### What you have to do
Output the data below only from the line containing "fsm duty(clk, rst, inp, outp);" up to and including the line containing "input[31 : 0]", exact and with the pictures left out.

### Design files in text formats

******************************

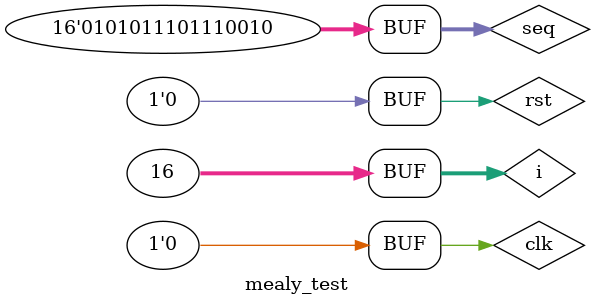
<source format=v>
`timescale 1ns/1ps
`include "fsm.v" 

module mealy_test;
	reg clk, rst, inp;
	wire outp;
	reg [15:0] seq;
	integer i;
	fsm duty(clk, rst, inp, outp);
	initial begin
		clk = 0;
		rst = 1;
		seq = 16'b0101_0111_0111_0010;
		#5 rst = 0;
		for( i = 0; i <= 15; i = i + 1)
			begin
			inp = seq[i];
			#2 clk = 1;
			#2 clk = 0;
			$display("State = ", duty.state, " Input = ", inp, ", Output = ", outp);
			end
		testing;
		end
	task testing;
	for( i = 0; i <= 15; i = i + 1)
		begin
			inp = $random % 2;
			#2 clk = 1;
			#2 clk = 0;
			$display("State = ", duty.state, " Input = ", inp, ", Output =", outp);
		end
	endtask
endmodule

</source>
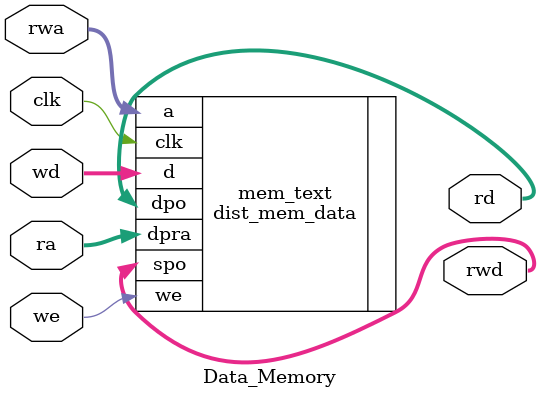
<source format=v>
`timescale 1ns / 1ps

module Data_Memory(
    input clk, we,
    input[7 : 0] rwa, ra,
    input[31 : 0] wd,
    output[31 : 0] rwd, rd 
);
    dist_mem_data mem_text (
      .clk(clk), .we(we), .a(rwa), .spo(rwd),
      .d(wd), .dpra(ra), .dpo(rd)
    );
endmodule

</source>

******************************

### Written solution
	fsm duty(clk, rst, inp, outp);
	initial begin
		clk = 0;
		rst = 1;
		seq = 16'b0101_0111_0111_0010;
		#5 rst = 0;
		for( i = 0; i <= 15; i = i + 1)
			begin
			inp = seq[i];
			#2 clk = 1;
			#2 clk = 0;
			$display("State = ", duty.state, " Input = ", inp, ", Output = ", outp);
			end
		testing;
		end
	task testing;
	for( i = 0; i <= 15; i = i + 1)
		begin
			inp = $random % 2;
			#2 clk = 1;
			#2 clk = 0;
			$display("State = ", duty.state, " Input = ", inp, ", Output =", outp);
		end
	endtask
endmodule

</source>
<source format=v>
`timescale 1ns / 1ps

module Data_Memory(
    input clk, we,
    input[7 : 0] rwa, ra,
    input[31 : 0] wd,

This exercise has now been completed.